Copy only the lines from the line with "Přihlásit se" to the line with "についてご回答いただけるように文書をお渡しして、今", swapping "MotoGP" for "Moto2" and changing nothing else. Leave the pictures out of the answer.
------ Data for analysis
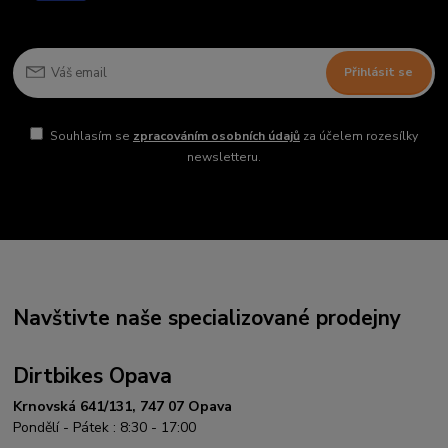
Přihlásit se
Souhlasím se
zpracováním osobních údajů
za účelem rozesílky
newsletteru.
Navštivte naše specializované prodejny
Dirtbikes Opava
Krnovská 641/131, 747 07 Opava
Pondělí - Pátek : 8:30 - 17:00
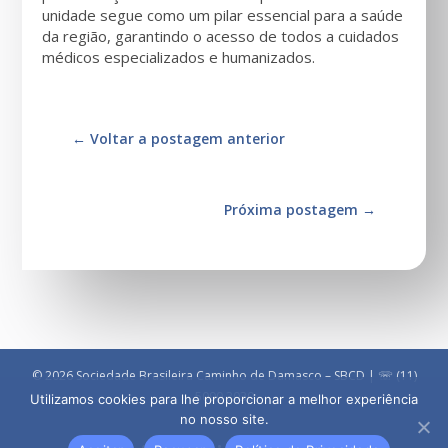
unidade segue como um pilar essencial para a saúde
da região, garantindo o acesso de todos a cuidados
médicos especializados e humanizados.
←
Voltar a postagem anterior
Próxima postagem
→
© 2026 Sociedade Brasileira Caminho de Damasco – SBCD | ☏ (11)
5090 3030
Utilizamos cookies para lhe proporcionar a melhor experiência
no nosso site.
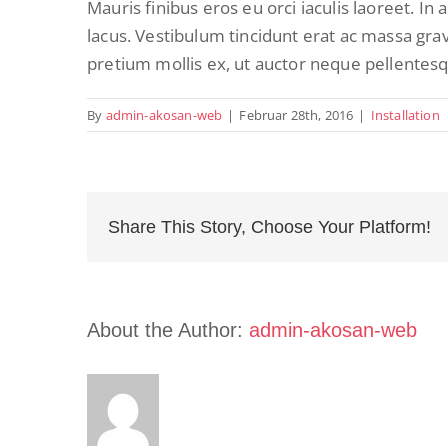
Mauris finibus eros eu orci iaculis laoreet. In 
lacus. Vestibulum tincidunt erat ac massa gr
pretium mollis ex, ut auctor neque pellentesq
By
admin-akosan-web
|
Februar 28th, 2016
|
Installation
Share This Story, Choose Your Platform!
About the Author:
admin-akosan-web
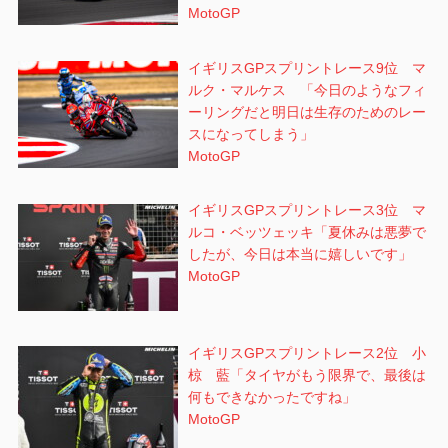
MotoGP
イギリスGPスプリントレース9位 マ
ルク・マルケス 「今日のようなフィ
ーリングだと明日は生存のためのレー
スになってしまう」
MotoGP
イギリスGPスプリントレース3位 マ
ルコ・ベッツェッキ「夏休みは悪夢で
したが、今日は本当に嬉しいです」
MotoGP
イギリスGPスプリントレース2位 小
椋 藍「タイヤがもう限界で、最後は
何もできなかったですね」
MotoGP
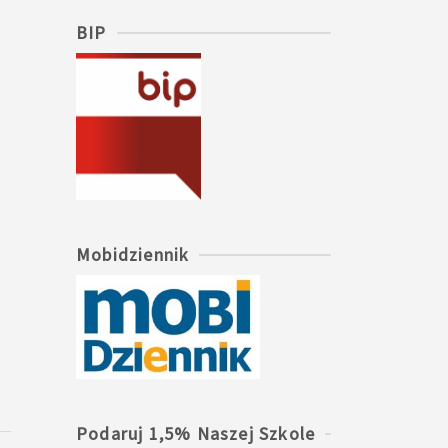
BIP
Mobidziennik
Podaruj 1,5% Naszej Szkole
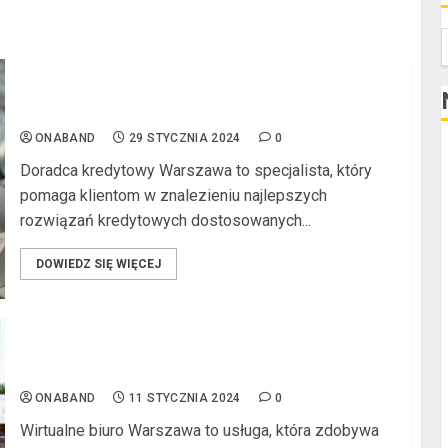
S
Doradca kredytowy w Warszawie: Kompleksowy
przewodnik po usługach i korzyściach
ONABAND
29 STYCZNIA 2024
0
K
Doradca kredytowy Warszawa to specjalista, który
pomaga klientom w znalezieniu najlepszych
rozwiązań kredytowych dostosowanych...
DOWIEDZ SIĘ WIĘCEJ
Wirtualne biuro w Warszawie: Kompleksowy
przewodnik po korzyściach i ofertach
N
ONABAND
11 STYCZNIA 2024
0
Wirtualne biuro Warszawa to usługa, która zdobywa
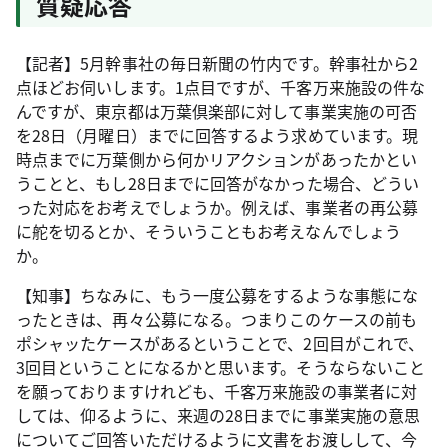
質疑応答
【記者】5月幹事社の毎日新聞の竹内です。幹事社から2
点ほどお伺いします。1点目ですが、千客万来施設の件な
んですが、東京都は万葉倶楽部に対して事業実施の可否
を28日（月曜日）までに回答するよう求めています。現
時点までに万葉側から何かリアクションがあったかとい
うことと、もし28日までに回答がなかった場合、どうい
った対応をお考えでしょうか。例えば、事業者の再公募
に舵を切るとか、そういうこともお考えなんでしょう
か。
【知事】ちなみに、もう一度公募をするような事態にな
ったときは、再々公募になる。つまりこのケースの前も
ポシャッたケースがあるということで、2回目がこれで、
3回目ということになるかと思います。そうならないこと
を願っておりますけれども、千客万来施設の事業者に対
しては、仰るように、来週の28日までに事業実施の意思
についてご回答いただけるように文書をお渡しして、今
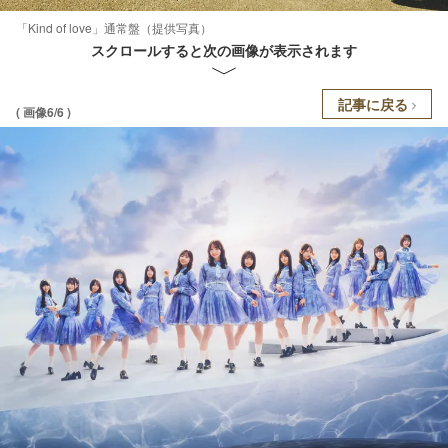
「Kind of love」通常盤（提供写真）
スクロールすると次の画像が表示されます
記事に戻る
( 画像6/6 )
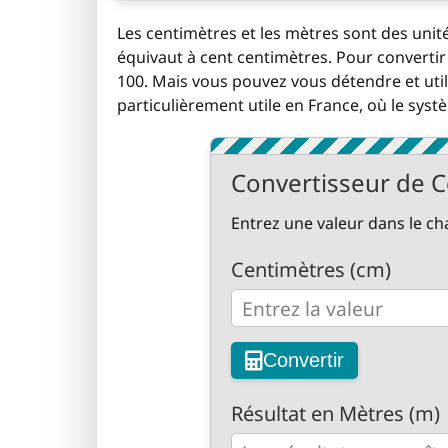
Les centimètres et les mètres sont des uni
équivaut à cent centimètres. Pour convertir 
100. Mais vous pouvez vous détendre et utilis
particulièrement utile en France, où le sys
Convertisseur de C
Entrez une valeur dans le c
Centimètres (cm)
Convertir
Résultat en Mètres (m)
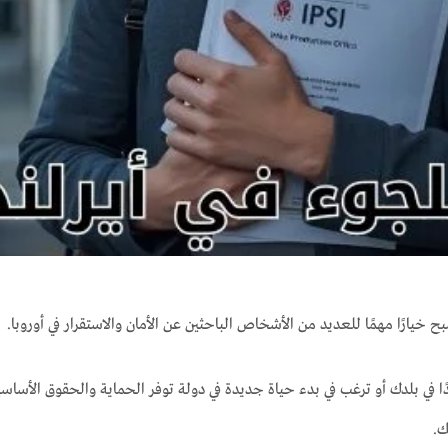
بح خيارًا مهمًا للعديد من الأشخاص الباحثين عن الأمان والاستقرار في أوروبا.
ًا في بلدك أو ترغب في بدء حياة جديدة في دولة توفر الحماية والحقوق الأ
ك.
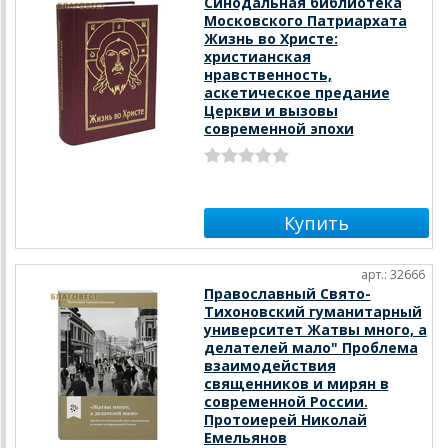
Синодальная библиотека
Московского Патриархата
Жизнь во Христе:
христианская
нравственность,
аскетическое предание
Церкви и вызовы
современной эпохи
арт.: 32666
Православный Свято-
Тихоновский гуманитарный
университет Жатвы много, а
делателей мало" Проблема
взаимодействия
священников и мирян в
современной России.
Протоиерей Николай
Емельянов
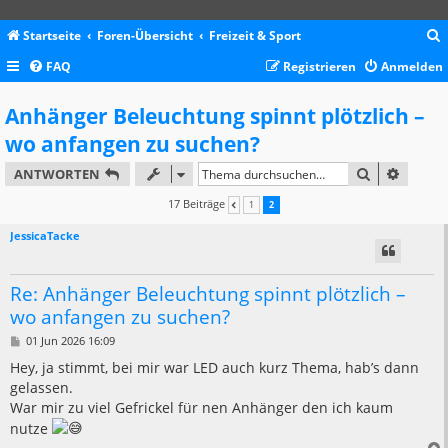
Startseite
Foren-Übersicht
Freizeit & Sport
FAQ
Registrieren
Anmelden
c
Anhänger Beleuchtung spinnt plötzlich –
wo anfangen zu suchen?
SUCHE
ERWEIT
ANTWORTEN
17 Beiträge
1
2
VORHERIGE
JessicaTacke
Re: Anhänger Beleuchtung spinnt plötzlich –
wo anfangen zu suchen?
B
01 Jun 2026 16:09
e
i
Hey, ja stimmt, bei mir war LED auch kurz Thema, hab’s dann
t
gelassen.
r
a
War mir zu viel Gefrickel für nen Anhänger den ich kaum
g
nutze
------------
------ Data for analysis
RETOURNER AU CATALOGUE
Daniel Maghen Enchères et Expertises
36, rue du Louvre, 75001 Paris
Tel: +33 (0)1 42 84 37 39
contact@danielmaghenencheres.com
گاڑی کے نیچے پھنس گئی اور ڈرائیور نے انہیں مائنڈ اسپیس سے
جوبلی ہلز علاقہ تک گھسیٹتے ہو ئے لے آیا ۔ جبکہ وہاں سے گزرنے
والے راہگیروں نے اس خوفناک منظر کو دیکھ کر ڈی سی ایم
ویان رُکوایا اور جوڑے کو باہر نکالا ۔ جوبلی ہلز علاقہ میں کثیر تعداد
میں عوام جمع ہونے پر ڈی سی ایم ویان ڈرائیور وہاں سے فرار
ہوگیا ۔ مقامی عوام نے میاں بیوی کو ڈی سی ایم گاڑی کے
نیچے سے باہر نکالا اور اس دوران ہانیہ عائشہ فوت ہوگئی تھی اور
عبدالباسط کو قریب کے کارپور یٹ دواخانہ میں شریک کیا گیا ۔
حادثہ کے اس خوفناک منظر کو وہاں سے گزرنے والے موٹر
------------
**Output for this exercise**
Přihlásit se
Souhlasím se
zpracováním osobních údajů
za účelem rozesílky
newsletteru.
Navštivte naše specializované prodejny
Dirtbikes Opava
Krnovská 641/131, 747 07 Opava
Pondělí - Pátek : 8:30 - 17:00
unidade segue como um pilar essencial para a saúde
da região, garantindo o acesso de todos a cuidados
médicos especializados e humanizados.
←
Voltar a postagem anterior
Próxima postagem
→
© 2026 Sociedade Brasileira Caminho de Damasco – SBCD | ☏ (11)
5090 3030
Utilizamos cookies para lhe proporcionar a melhor experiência
no nosso site.
Mauris finibus eros eu orci iaculis laoreet. In 
lacus. Vestibulum tincidunt erat ac massa gr
pretium mollis ex, ut auctor neque pellentesq
By
admin-akosan-web
|
Februar 28th, 2016
|
Installation
Share This Story, Choose Your Platform!
About the Author:
admin-akosan-web
Moto2
イギリスGPスプリントレース9位 マ
ルク・マルケス 「今日のようなフィ
ーリングだと明日は生存のためのレー
スになってしまう」
Moto2
イギリスGPスプリントレース3位 マ
ルコ・ベッツェッキ「夏休みは悪夢で
したが、今日は本当に嬉しいです」
Moto2
イギリスGPスプリントレース2位 小
椋 藍「タイヤがもう限界で、最後は
何もできなかったですね」
Moto2
BIP
Mobidziennik
Podaruj 1,5% Naszej Szkole
S
Doradca kredytowy w Warszawie: Kompleksowy
przewodnik po usługach i korzyściach
ONABAND
29 STYCZNIA 2024
0
K
Doradca kredytowy Warszawa to specjalista, który
pomaga klientom w znalezieniu najlepszych
rozwiązań kredytowych dostosowanych...
DOWIEDZ SIĘ WIĘCEJ
Wirtualne biuro w Warszawie: Kompleksowy
przewodnik po korzyściach i ofertach
N
ONABAND
11 STYCZNIA 2024
0
Wirtualne biuro Warszawa to usługa, która zdobywa
質疑応答
【記者】5月幹事社の毎日新聞の竹内です。幹事社から2
点ほどお伺いします。1点目ですが、千客万来施設の件な
んですが、東京都は万葉倶楽部に対して事業実施の可否
を28日（月曜日）までに回答するよう求めています。現
時点までに万葉側から何かリアクションがあったかとい
うことと、もし28日までに回答がなかった場合、どうい
った対応をお考えでしょうか。例えば、事業者の再公募
に舵を切るとか、そういうこともお考えなんでしょう
か。
【知事】ちなみに、もう一度公募をするような事態にな
ったときは、再々公募になる。つまりこのケースの前も
ポシャッたケースがあるということで、2回目がこれで、
3回目ということになるかと思います。そうならないこと
を願っておりますけれども、千客万来施設の事業者に対
しては、仰るように、来週の28日までに事業実施の意思
についてご回答いただけるように文書をお渡しして、今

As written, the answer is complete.